North Korea is very misunderstood, and this point often highlights that misunderstanding. North Korea should not be thought of as a holdover of the Soviet Union. It's better seen as a holdover of imperial Japan. Understand that when the Empire of Japan ruled Korea, Korean elites either willingly, or were made to turn to the Japanese cause. When Japan was defeated and the Soviets took over the North, they intended to prop up a Soviet style far left government as they'd been doing in Europe. The problem is that unlike in Europe, the birthplace of Communism, Korea did not have a left wing communist intelligentsia in place by which to aid this process. The result is that they just recycled the old elites from the Japanese period, and something different emerged, one that more or less mimicked imperial Japan.
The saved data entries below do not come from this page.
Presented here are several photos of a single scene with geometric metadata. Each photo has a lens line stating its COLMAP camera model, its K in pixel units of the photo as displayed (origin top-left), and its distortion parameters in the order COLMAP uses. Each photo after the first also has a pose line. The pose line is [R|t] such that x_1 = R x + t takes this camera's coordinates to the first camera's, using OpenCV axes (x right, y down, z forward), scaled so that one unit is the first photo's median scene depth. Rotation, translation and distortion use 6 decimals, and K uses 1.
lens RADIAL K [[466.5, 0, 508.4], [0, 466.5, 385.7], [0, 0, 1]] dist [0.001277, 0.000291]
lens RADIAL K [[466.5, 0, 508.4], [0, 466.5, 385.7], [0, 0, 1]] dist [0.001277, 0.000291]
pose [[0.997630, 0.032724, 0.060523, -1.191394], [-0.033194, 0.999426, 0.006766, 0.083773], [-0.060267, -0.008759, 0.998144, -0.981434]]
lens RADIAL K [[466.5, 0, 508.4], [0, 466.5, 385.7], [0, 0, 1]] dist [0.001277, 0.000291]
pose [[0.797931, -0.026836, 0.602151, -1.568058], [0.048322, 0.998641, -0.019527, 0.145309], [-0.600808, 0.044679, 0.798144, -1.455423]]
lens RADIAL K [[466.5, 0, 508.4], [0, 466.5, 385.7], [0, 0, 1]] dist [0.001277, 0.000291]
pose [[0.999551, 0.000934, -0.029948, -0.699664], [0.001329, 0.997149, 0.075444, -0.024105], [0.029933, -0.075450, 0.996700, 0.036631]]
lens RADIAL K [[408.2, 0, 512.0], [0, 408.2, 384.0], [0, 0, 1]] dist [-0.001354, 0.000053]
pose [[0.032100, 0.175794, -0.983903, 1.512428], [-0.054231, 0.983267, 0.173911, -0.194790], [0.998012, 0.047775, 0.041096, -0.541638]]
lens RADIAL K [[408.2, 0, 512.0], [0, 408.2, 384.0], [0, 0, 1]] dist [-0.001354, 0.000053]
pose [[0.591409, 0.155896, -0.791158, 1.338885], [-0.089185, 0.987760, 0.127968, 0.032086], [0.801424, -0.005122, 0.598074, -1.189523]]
When seen in this way, you will observe similarities everywhere.
1. Quasi-divine father figure leader (Kim Dynasty, particularly Kim Il Sung = Japanese Emperor, particularly the Showa Emperor, Hirohito).
2. Ultra-right wing nationalist government based on a concept of racial superiority
3. A military first policy (In Japan "Fukoku Kyohei", in DPRK, "Songun")
Among others. Even the DPRK's mythology of Mount Paektu is lifted directly from similar ideas about Mount Fuji.
There is some Soviet Influence in DPRK, and the USSR did support it financially for years, but it is wrong to think of it as the USSR's child.
Cuba feels nothing like the old Soviet Union.
What exactly do they have you do? Any sort of activities that involve things you do in the states as well? And as a U.S. citizen do you have a seperate tour from what a person from a country with less strenuous ties with the DPRK would have?
Americans get the same tours and same treatment as everyone. There are only a few small differences, mainly that there is maybe 2-3 things or places Americans aren't allowed in. Last time I checked, Americans couldn't take the train to/from China but had to fly. There was also some remote industrial village that was newly opened to tourists but Americans can't go there. If there is something like that in the tour, it'll clearly be mentioned beforehand.
The only reason I haven't been is because I can't afford it. I try to keep my travels under $2,000 including flights because muh poverty.
>tfw when third worlders beg you for your shoes
surely you have more pairs back at your hotel!
he doesn't believe
k come back with me and you can have the other pairs
returns, but there are no more shoes....
I was with everyone else doing the same tour and same things. Must fly in and out and theres some city up northeast where they a 1 night homestay or something in which case americans must stay at the hotel, but that wasnt on my tour.